Parce que Philippe Saint-André ne prône pas un jeu assez ambitieux? «C’est regarder par le petit bout de la lorgnette»
Du jeu à une passe, des combinaisons téléphonées, peu de variété, un maximum de pied, aucun grain de folie. Les griefs faits à l’équipe de France de Philippe Saint-André sont nombreux. De là à dire que c’est par la faute d’un coach trop prudent ou pas assez imaginatif, il n’y qu’un pas.
L’avis de JPE: «Ce sont ses possibilités de jeu qui sont trop restrictives. Un jour, PSA avait dit qu’il fallait que les joueurs partent en vacances avec un ballon de rugby dans le coffre. Sous entendu, ils n’ont pas la technique individuel. Mais ça fait un moment que ça dure, Laporte était aussi pragmatique. Tout le monde a envie de jouer, de faire du spectacle. Mais il est obligé de s’adapter aux joueurs qu’il a. C’est une question de manque de potentiel: La boite à idée n’est pas assez riche, les joueurs ne sont pas habitués à s’adapter, à jouer les coups. Le faire, ce serait du suicide. Se focaliser sur le manque d’ambition des joueurs ou du staff, c’est regarder par le petit bout de la lorgnette.»
Parce que cette génération manque de talent? «Si on met Slimani, Maestri au Papé au milieu de terrain, ils vont être emprunté»
Ce qui nous emmène donc à la question suivante. Si PSA fait avec les moyens du bord et que le jeu ne suit pas, c’est que ce qu’il y a à bord n’a rien d’extraordinaire. Et si c’était un problème de talent? A part Fofana à Twickenham, ou Thomas contre l’Australie sur des actions personnelles, aucun Bleu n’éructe régulièrement de classe.
L’avis de JPE: «Si tu cherches des étoiles, c’est que tu es dans la nuit. C’est le collectif qui éclaire, pas les exploits personnels. La Nouvelle-Zélande joue assez large-large, mais quand un pilier vient au milieu des centres, il sait tout faire: passer les bras, donner après contact, etc. Si Slimani, Maestri ou Papé se retrouvent au milieu de terrain, ils seront empruntés. Nous ne sommes tout simplement pas sur le même registre.

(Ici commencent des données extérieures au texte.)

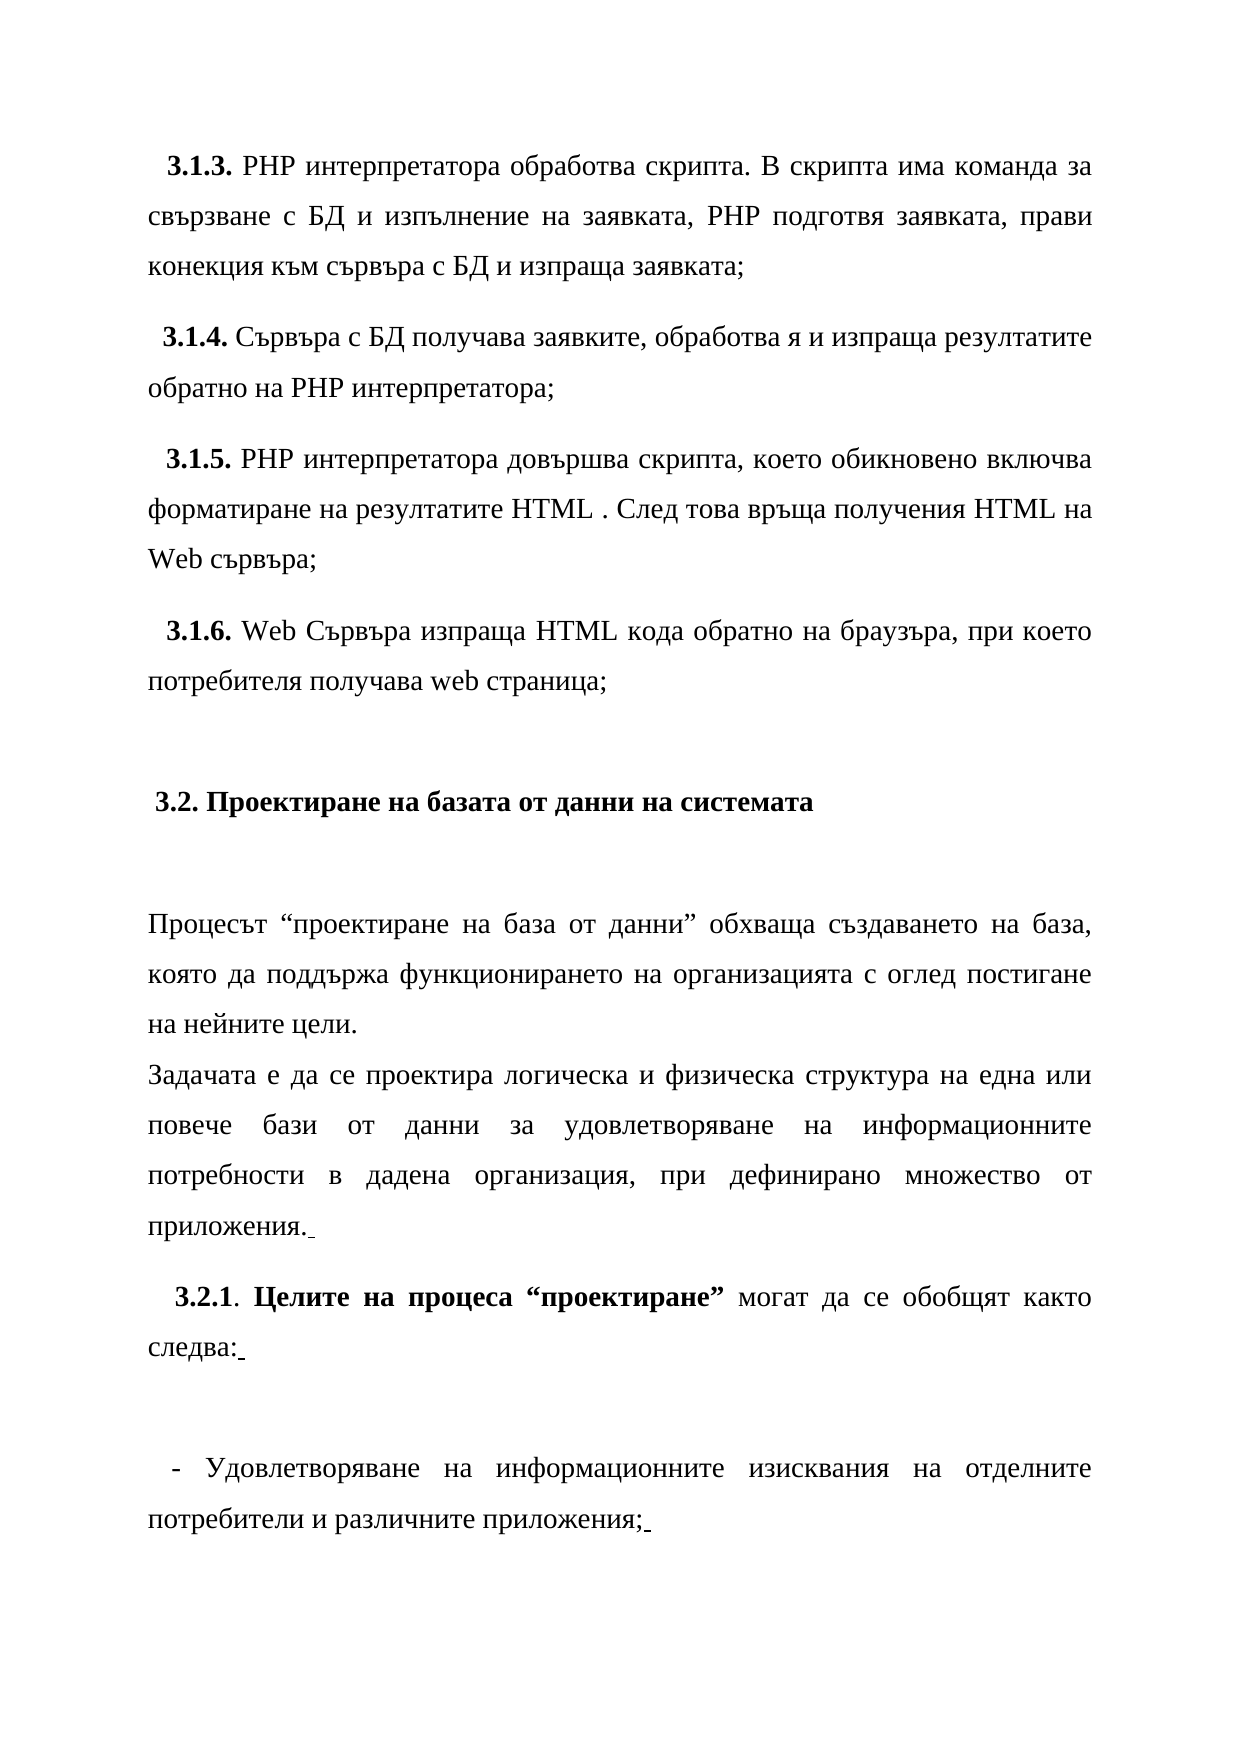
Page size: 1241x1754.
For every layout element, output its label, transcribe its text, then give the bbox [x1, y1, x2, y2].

text Задачата е да се проектира логическа и физическа структура на една или повече бази от данни за удовлетворяване на информационните потребности в дадена организация, при дефинирано множество от приложения. [148, 1057, 1093, 1241]
text Процесът “проектиране на база от данни” обхваща създаването на база, която да поддържа функционирането на организацията с оглед постигане на нейните цели. [148, 856, 1093, 1040]
subtitle 3.2.1. Целите на процеса “проектиране” могат да се обобщят както следва: [148, 1279, 1093, 1363]
text 3.2. Проектиране на базата от данни на системата [148, 734, 1093, 818]
text 3.1.3. PHP интерпретатора обработва скрипта. В скрипта има команда за свързване с БД и изпълнение на заявката, PHP подготвя заявката, прави конекция към сървъра с БД и изпраща заявката; [148, 148, 1093, 282]
text - Удовлетворяване на информационните изисквания на отделните потребители и различните приложения; [148, 1400, 1093, 1534]
text 3.1.4. Сървъра с БД получава заявките, обработва я и изпраща резултатите обратно на PHP интерпретатора; [148, 319, 1093, 403]
text 3.1.6. Web Сървъра изпраща HTML кода обратно на браузъра, при което потребителя получава web страница; [148, 613, 1093, 696]
text 3.1.5. PHP интерпретатора довършва скрипта, което обикновено включва форматиране на резултатите HTML . След това връща получения HTML на Web сървъра; [148, 441, 1093, 575]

Aujourd’hui, on apprend aux gamins à plaquer, à gratter au sol, à pousser en mêlée, à sauter en touche, et on a plus le temps pour le reste, la technique de base. Si l’on veut donner des libertés, il faut la donner à nos enfants. C’est l’éducation qui est à revoir.»

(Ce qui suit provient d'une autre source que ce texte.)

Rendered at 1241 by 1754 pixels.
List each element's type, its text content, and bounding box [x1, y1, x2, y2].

Parce que cette équipe manque de charisme? «On croit que chanter la Marseillaise va faire de nous des guerriers»
«Tu ne vois pas de caractère dans cette équipe. Quand le match ne se déroule pas très bien, j’ai pas l’impression qu’il y ait un leader qui amène l’équipe. Tout le monde se cache derrière tout le monde.» Pas tendre, le constat de l’ancien troisième ligne du XV de France Sébastien Chabal, sur RMC. Mais force est de constater que cette équipe semble manquer d’un peu d’âme. Personne pour réveiller un coéquipier un peu endormi, gueuler sur l’arbitre quand il siffle à l’envers ou distribuer un petit marron bien placé.

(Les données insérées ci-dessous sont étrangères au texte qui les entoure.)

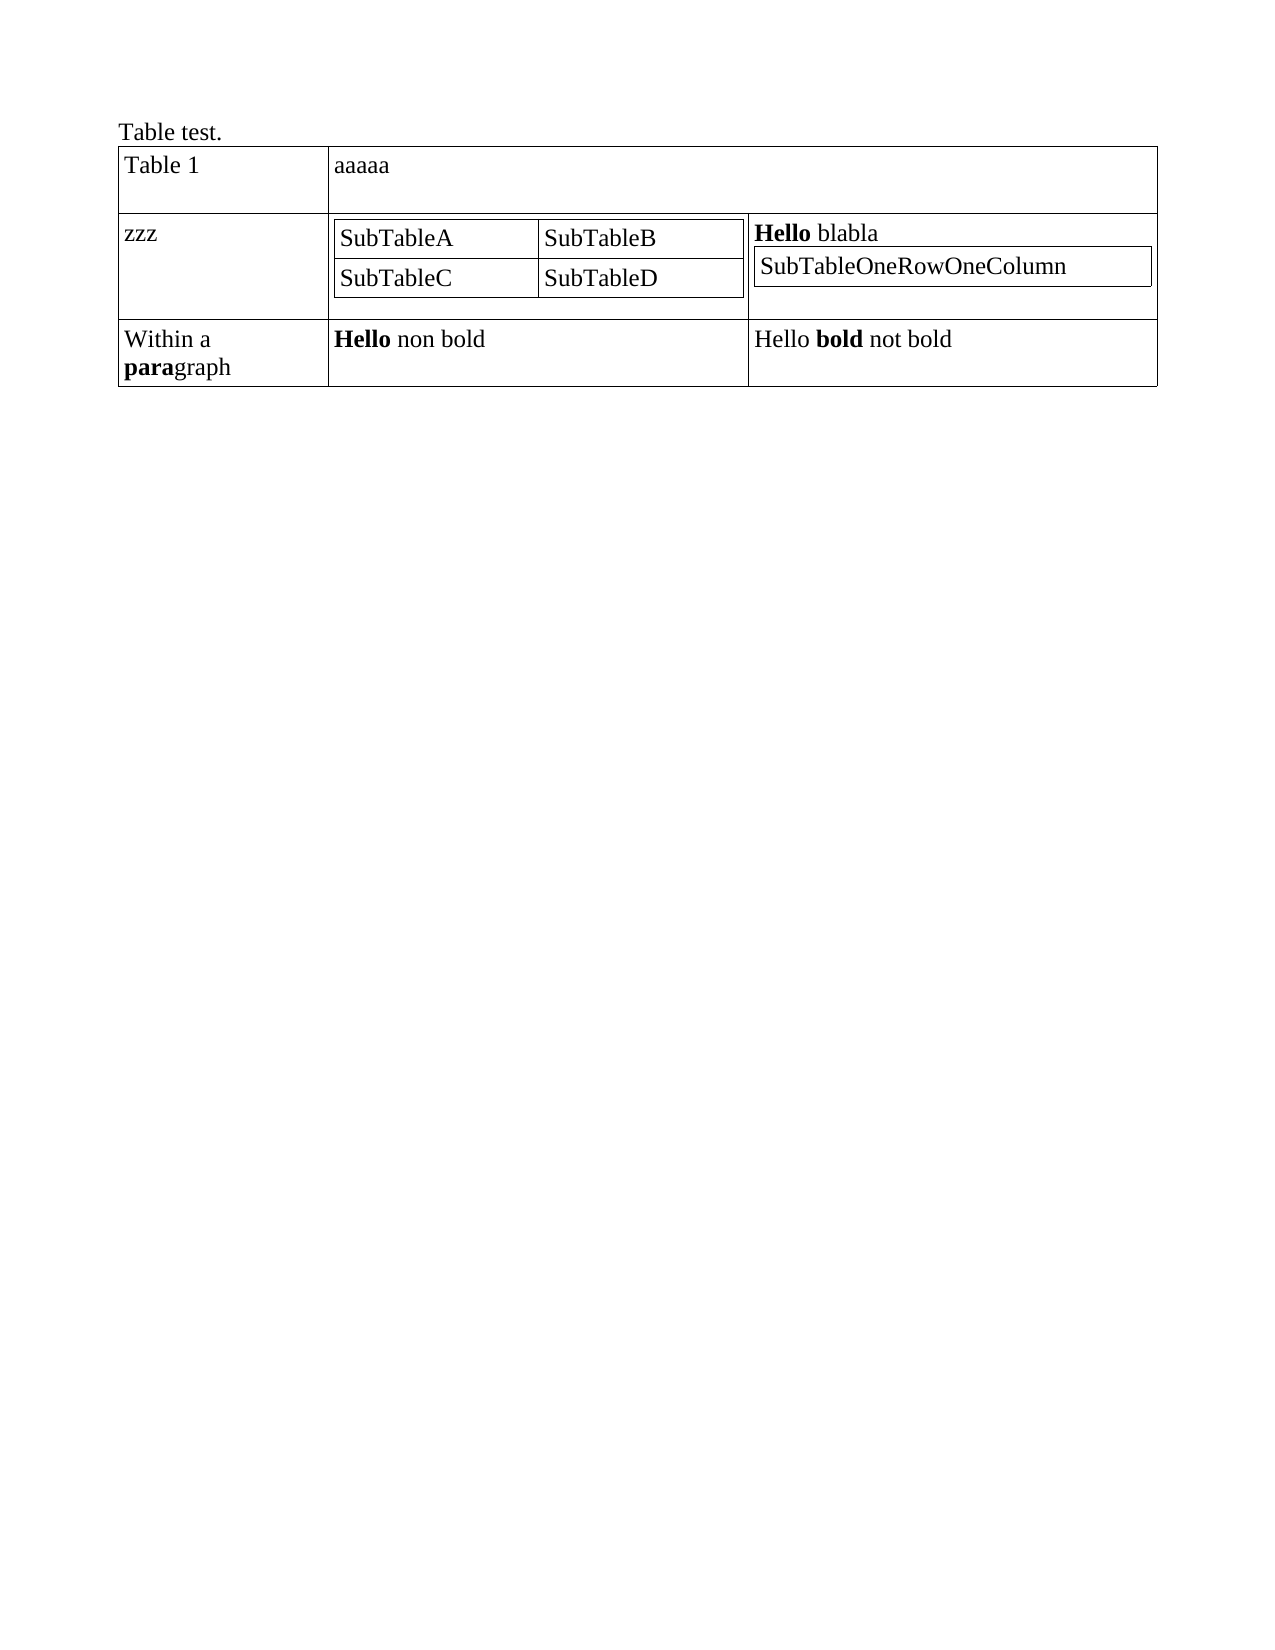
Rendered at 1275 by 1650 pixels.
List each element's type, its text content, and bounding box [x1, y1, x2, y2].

table_header Table 1 [119, 147, 328, 213]
table_header SubTableOneRowOneColumn [755, 247, 1151, 286]
table_cell Hello blabla [749, 214, 1157, 319]
table_header SubTableA [335, 220, 538, 258]
table_cell SubTableC [335, 259, 538, 297]
table_cell [329, 214, 748, 319]
table_cell Hello non bold [329, 320, 748, 386]
table_cell Within a paragraph [119, 320, 328, 386]
text Table test. [118, 118, 1157, 146]
table_cell zzz [119, 214, 328, 319]
table_cell SubTableD [539, 259, 743, 297]
table_header SubTableB [539, 220, 743, 258]
table_header aaaaa [329, 147, 1157, 213]
table_cell Hello bold not bold [749, 320, 1157, 386]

L’avis de JPE: «Bien sûr qu’il n'y a plus de Jean-Pierre Rives ou de Jo-Maso, mais y a plus de Gainsbourg non plus. Ce n’est plus l’époque. Aujourd’hui, si tu veux durer, c’est rentre dans le moule et ferme ta gueule. C’est l’environnement qui les rend lisses et c’est ce qu’on recherche. On a mis capitaine Dusautoir, le gendre idéal, et pas Papé. On s’est séparé de Parra, et tout le monde dit que c’est à cause de son caractère. Alors oui, peut-être qu’on manque un peu de charisme par rapport aux anglais, à des gars comme Haskell ou Robshaw. Aujourd’hui, on croit que chanter la Marseillaise va faire de nous des guerriers. Mais c’est pas l’hymne qui te fait gagner, sinon ça ferait longtemps que les Ecossais seraient champions du monde.»